> _Problem_
Report every line from the following entries that contains the string "Minggu".

————

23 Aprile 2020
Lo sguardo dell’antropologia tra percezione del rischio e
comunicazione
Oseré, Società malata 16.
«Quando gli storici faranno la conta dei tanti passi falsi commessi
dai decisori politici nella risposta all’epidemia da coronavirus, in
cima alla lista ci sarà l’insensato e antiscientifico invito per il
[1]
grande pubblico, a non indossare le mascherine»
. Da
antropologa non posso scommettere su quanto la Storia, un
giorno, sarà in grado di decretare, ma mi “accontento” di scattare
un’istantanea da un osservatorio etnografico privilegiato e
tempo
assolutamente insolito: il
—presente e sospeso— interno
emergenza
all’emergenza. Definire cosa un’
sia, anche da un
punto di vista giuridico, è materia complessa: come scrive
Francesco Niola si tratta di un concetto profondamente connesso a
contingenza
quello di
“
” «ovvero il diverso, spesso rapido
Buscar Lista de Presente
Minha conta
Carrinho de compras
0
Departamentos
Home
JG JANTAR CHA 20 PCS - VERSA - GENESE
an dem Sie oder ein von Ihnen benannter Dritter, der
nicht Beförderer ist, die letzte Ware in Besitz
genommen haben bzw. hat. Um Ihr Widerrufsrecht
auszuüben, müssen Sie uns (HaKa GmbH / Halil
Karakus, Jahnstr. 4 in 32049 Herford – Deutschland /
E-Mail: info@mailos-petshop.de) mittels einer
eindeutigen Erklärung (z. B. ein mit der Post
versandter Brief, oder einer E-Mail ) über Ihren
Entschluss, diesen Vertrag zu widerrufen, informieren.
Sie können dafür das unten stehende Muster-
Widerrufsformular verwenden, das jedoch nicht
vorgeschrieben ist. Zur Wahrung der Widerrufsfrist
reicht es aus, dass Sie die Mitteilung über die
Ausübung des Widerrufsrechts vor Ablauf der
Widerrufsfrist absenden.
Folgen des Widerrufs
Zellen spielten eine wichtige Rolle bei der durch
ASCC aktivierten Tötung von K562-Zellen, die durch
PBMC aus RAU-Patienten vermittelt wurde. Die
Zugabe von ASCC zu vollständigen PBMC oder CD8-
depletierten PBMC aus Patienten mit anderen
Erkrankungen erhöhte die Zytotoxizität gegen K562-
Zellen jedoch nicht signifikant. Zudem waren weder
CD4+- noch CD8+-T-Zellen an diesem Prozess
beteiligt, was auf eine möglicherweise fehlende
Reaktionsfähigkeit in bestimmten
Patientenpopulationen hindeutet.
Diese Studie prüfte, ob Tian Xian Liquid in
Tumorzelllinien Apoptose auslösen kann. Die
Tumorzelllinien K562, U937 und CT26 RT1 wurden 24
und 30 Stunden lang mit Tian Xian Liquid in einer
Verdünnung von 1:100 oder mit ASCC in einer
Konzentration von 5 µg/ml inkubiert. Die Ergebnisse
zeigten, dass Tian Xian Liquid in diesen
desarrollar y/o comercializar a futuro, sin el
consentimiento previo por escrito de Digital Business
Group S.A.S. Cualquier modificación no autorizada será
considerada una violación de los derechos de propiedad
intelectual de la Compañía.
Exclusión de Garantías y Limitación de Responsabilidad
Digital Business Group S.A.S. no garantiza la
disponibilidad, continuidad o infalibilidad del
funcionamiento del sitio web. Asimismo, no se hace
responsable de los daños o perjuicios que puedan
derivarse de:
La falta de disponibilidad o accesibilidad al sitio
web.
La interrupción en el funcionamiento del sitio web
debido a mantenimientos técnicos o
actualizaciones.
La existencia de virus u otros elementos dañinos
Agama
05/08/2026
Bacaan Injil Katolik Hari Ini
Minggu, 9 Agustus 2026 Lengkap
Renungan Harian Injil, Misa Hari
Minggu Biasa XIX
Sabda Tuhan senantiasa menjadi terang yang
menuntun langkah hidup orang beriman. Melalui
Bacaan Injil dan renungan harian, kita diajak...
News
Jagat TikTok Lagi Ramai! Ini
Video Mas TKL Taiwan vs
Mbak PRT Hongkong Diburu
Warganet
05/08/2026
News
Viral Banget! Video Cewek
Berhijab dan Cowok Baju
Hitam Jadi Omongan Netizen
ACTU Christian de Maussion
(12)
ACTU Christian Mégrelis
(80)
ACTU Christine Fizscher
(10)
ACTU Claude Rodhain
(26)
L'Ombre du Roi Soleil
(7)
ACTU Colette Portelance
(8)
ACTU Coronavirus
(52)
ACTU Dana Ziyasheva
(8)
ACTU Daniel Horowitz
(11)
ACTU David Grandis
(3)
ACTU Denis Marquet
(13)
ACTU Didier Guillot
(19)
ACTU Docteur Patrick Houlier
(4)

————

> _Task response_
Minggu, 9 Agustus 2026 Lengkap
Minggu Biasa XIX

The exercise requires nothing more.